We all feel afraid to talk about money in the United States, but this whole country was started as a financial experiment. Unless you are Native American, you live in a country founded as a startup. As a financial scientist, you need to collect data that you can use to make hypothesis and conduct experiments. Don’t be afraid to ask others about their financial condition or tell them what you know about money. You are helping yourself as you help others.

Back to the story from the introduction

Every time I was laid off, I survived because I’ve conditioned myself to save at least 10% of everything I earn. I even saved 10% of my meager unemployment checks. When I couldn’t save 10%, I saved whatever I could—pennies, dimes, dollar bills. Ever since I can remember, I’ve put my pocket change into a jar or box every night. Sometimes in the past, I had to use those pennies to feed myself. This is something I learned from my parents at a very early age. I was forced to save at least half of all my income as a child—birthday money, money earned shoveling snow, and all of the paychecks from my teenage jobs. As a teen, I never worried about money because my savings account was always obese.

I’ve used the habit of saving, being frugal, going after assets, increasing my earning potential, and some other gimmicks outlined in the legendary book “The Richest Man in Babylon” by George Clason to protect my family from loss. This book has influenced me and millions of other readers for generations. It’s basically the only financial strategy I consistently apply.
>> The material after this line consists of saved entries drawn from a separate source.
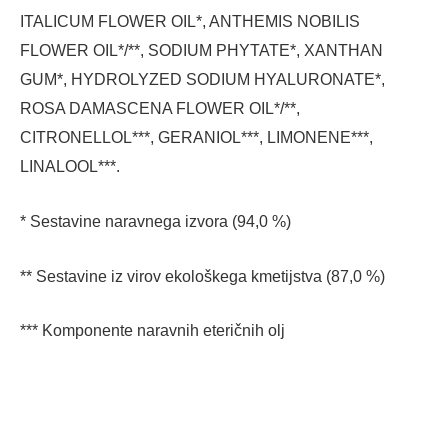
ITALICUM FLOWER OIL*, ANTHEMIS NOBILIS
FLOWER OIL*/**, SODIUM PHYTATE*, XANTHAN
GUM*, HYDROLYZED SODIUM HYALURONATE*,
ROSA DAMASCENA FLOWER OIL*/**,
CITRONELLOL***, GERANIOL***, LIMONENE***,
LINALOOL***.
* Sestavine naravnega izvora (94,0 %)
** Sestavine iz virov ekološkega kmetijstva (87,0 %)
*** Komponente naravnih eteričnih olj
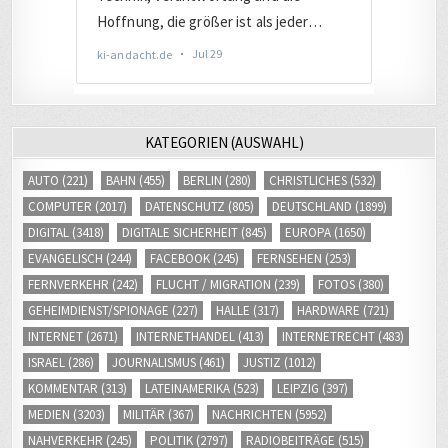
KATEGORIEN (AUSWAHL)
AUTO
(221)
BAHN
(455)
BERLIN
(280)
CHRISTLICHES
(532)
COMPUTER
(2017)
DATENSCHUTZ
(805)
DEUTSCHLAND
(1899)
DIGITAL
(3418)
DIGITALE SICHERHEIT
(845)
EUROPA
(1650)
EVANGELISCH
(244)
FACEBOOK
(245)
FERNSEHEN
(253)
FERNVERKEHR
(242)
FLUCHT / MIGRATION
(239)
FOTOS
(380)
GEHEIMDIENST/SPIONAGE
(227)
HALLE
(317)
HARDWARE
(721)
INTERNET
(2671)
INTERNETHANDEL
(413)
INTERNETRECHT
(483)
ISRAEL
(286)
JOURNALISMUS
(461)
JUSTIZ
(1012)
KOMMENTAR
(313)
LATEINAMERIKA
(523)
LEIPZIG
(397)
MEDIEN
(3203)
MILITÄR
(367)
NACHRICHTEN
(5952)
NAHVERKEHR
(245)
POLITIK
(2797)
RADIOBEITRÄGE
(515)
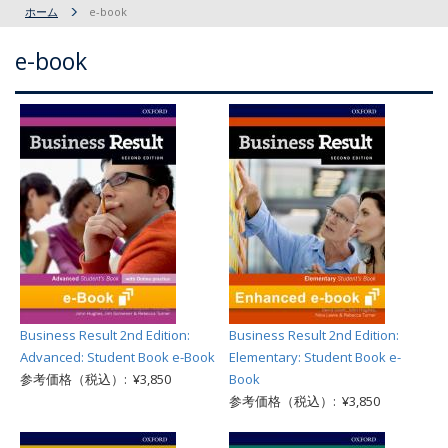
ホーム
e-book
e-book
Business Result 2nd Edition:
Business Result 2nd Edition:
Advanced: Student Book e-Book
Elementary: Student Book e-
参考価格（税込）: ¥3,850
Book
参考価格（税込）: ¥3,850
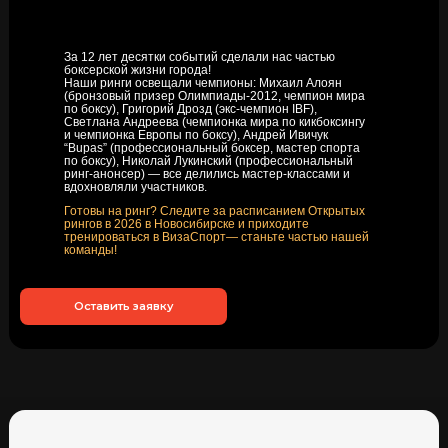
За 12 лет десятки событий сделали нас частью
боксерской жизни города!
Наши ринги освещали чемпионы: Михаил Алоян
(бронзовый призер Олимпиады-2012, чемпион мира
по боксу), Григорий Дрозд (экс-чемпион IBF),
Светлана Андреева (чемпионка мира по кикбоксингу
и чемпионка Европы по боксу), Андрей Ивичук
“Bupas” (профессиональный боксер, мастер спорта
по боксу), Николай Лукинский (профессиональный
ринг-анонсер) — все делились мастер-классами и
вдохновляли участников.
Готовы на ринг? Следите за расписанием Открытых
рингов в 2026 в Новосибирске и приходите
тренироваться в ВизаСпорт— станьте частью нашей
команды!
Оставить заявку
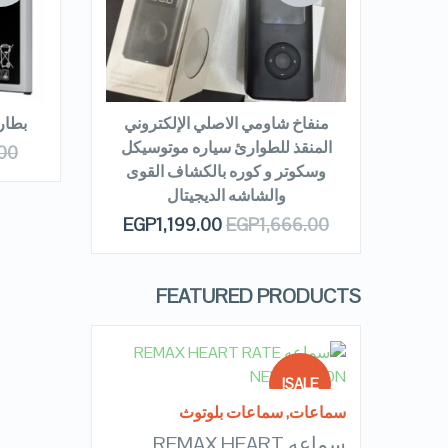
E
VIEW DETAILS
READ MORE
منفاخ شاومي الاصلي الإلكتروني
بطاريه نوت
المنقذ للطوارئ سياره موتوسيكل
00
وسكوتر و كوره بالكشاف القوى
والشاشه الديجيتال
EGP
1,199.00
EGP
1,666.00
FEATURED PRODUCTS
READ MORE
SALE!
سماعات
,
سماعات بلوتوث
سماعه REMAX HEART
OUT OF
This is the most important thing I want you to know

Good times will come. Good times will go. No job is permanent. Your financial state will swing wildly throughout your lifetime. No matter what, you need to save money. And, you absolutely cannot spend your savings.
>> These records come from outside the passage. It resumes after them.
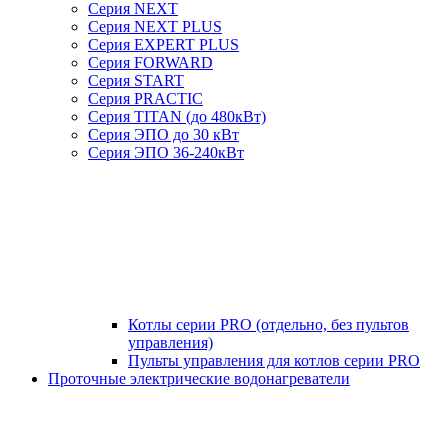
Серия NEXT
Серия NEXT PLUS
Серия EXPERT PLUS
Серия FORWARD
Серия START
Серия PRACTIC
Серия TITAN (до 480кВт)
Серия ЭПО до 30 кВт
Серия ЭПО 36-240кВт
Котлы серии PRO (отдельно, без пультов
управления)
Пульты управления для котлов серии PRO
Проточные электрические водонагреватели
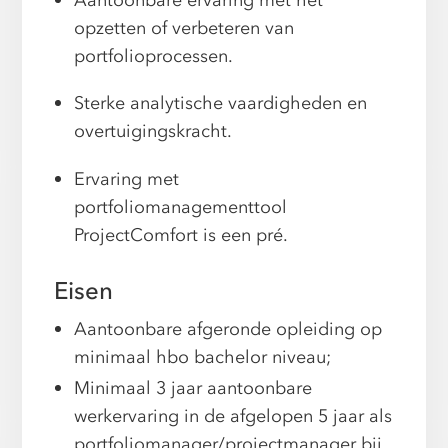
Aantoonbare ervaring met het
opzetten of verbeteren van
portfolioprocessen.
Sterke analytische vaardigheden en
overtuigingskracht.
Ervaring met
portfoliomanagementtool
ProjectComfort is een pré.
Eisen
Aantoonbare afgeronde opleiding op
minimaal hbo bachelor niveau;
Minimaal 3 jaar aantoonbare
werkervaring in de afgelopen 5 jaar als
portfoliomanager/projectmanager bij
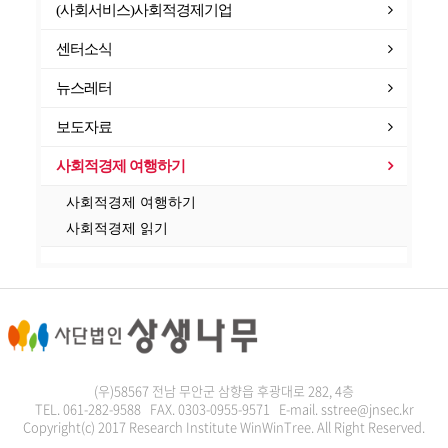
(사회서비스)사회적경제기업
센터소식
뉴스레터
보도자료
사회적경제 여행하기
사회적경제 여행하기
사회적경제 읽기
(우)58567 전남 무안군 삼향읍 후광대로 282, 4층
TEL. 061-282-9588 FAX. 0303-0955-9571 E-mail. sstree@jnsec.kr
Copyright(c) 2017 Research Institute WinWinTree. All Right Reserved.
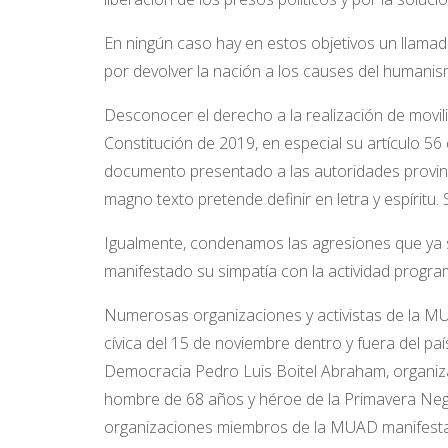
En ningún caso hay en estos objetivos un llamado
por devolver la nación a los causes del humanis
Desconocer el derecho a la realización de movili
Constitución de 2019, en especial su artículo 5
documento presentado a las autoridades provincia
magno texto pretende definir en letra y espíritu.
Igualmente, condenamos las agresiones que ya s
manifestado su simpatía con la actividad progr
Numerosas organizaciones y activistas de la M
cívica del 15 de noviembre dentro y fuera del p
Democracia Pedro Luis Boitel Abraham, organiza
hombre de 68 años y héroe de la Primavera Negra
organizaciones miembros de la MUAD manifestamo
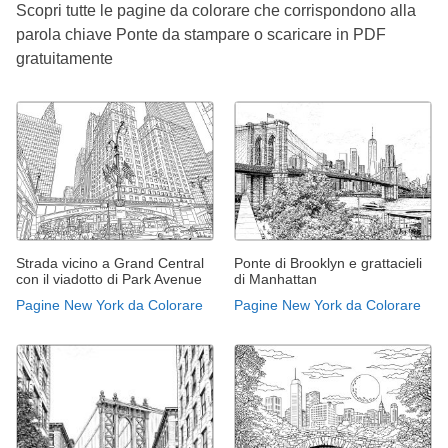
Scopri tutte le pagine da colorare che corrispondono alla
parola chiave Ponte da stampare o scaricare in PDF
gratuitamente
Strada vicino a Grand Central
Ponte di Brooklyn e grattacieli
con il viadotto di Park Avenue
di Manhattan
Pagine New York da Colorare
Pagine New York da Colorare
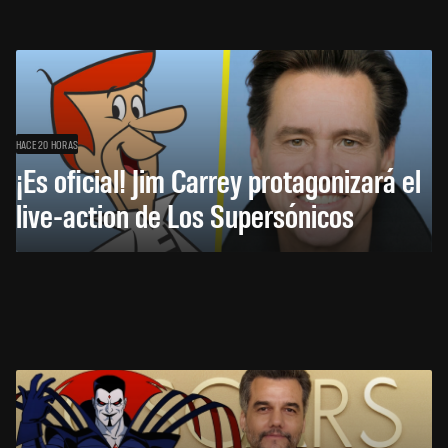
HACE 20 HORAS
¡Es oficial! Jim Carrey protagonizará el
live-action de Los Supersónicos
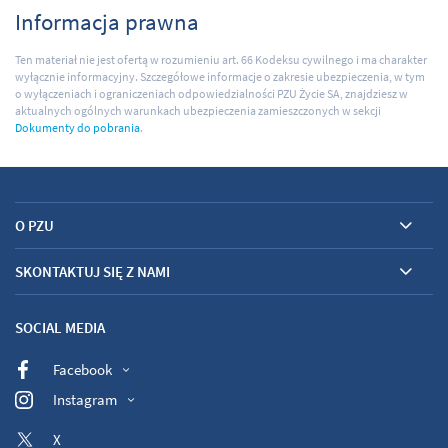
Informacja prawna
Ten materiał nie jest ofertą w rozumieniu art. 66 Kodeksu cywilnego i ma charakter
wyłącznie informacyjny. Szczegółowe informacje o zakresie ubezpieczenia, w tym
o wyłączeniach i ograniczeniach odpowiedzialności PZU Życie SA, znajdziesz w
aktualnych ogólnych warunkach ubezpieczenia zamieszczonych w sekcji
Dokumenty do
pobrania
.
O PZU
SKONTAKTUJ SIĘ Z NAMI
SOCIAL MEDIA
Facebook
Instagram
X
In the past, there have been times when I could only afford to drop $1.35 of my paycheck into the savings jar. The rest went to bills. Currently, as a graduate student in the process of transitioning back to the workforce, I’m only able to save about $37 of each paycheck this semester. That’s only $18.50 each week. I’ve only been able to save about $80 a paycheck since I started graduate school 4 years ago. This was about 12% of my income. But, in the last 4 years, I put away over $2,000 from my paycheck alone; not including what I saved from my income doing consulting, grants, and other projects. I would still have $962 over that time span even if I’d only saved $37 each pay period. That’s a decent start towards ending financial fragility.
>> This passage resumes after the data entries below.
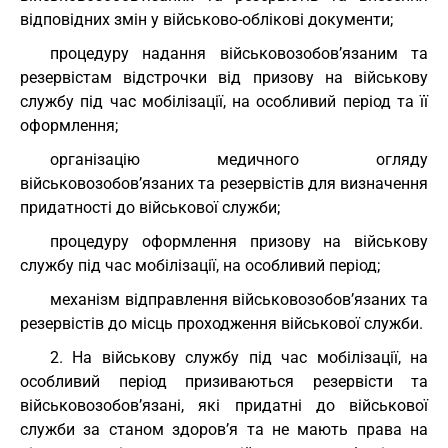
відповідних змін у військово-облікові документи;
процедуру надання військовозобов’язаним та
резервістам відстрочки від призову на військову
службу під час мобілізації, на особливий період та її
оформлення;
організацію медичного огляду
військовозобов’язаних та резервістів для визначення
придатності до військової служби;
процедуру оформлення призову на військову
службу під час мобілізації, на особливий період;
механізм відправлення військовозобов’язаних та
резервістів до місць проходження військової служби.
2. На військову службу під час мобілізації, на
особливий період призиваються резервісти та
військовозобов’язані, які придатні до військової
служби за станом здоров’я та не мають права на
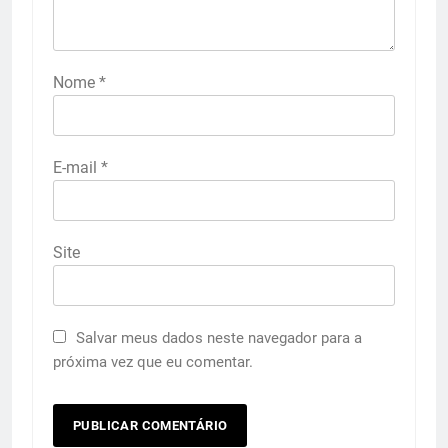
Nome
*
E-mail
*
Site
Salvar meus dados neste navegador para a
próxima vez que eu comentar.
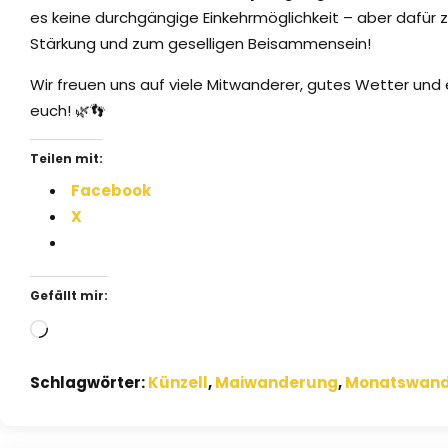
es keine durchgängige Einkehrmöglichkeit – aber dafür
Stärkung und zum geselligen Beisammensein!
Wir freuen uns auf viele Mitwanderer, gutes Wetter und
euch! 🌿👣
Teilen mit:
Facebook
X
Gefällt mir:
Wird
geladen …
Schlagwörter:
Künzell
,
Maiwanderung
,
Monatswan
Two thousand dollars is not enough to become rich by any means but it’s enough to cover my mortgage or all of my family’s expenses for a couple months. I admit, the only way I was able to save that much is because I live in a dual-income household and my wife makes a decent wage. But, my expenses would be much less if I didn’t have a family so I think I’d probably be able to save that much if I was single and didn’t have any kids. In fact, I used to save and invest around 20% of my income before I met my wife so I’m positive I could do better than 12% if I was alone (NOTE: I don’t want to be alone. If they ever ask you, just make sure my wife and kids know I like where I’m at right now).

The only way this can work is if you internalize an ethos of frugality and consistently save money. It’s normal for me because I’ve been doing this since I was about seven-years-old, but others may encounter a shock if they’re starting as adults. All I can say is you’ve got to start now. This minute. Put a couple dollars in a jar right now and call it a good start.

The financial fragility of cultural resource management archaeologists is not something others cannot relate to. Approximately 40% of American families are financially fragile, so we are not alone. In addition to saving as much as you can, you need to talk to other people about their financial state and share information. The only way we are going to keep the middle class alive is by pooling our skills, knowledge, and strategies.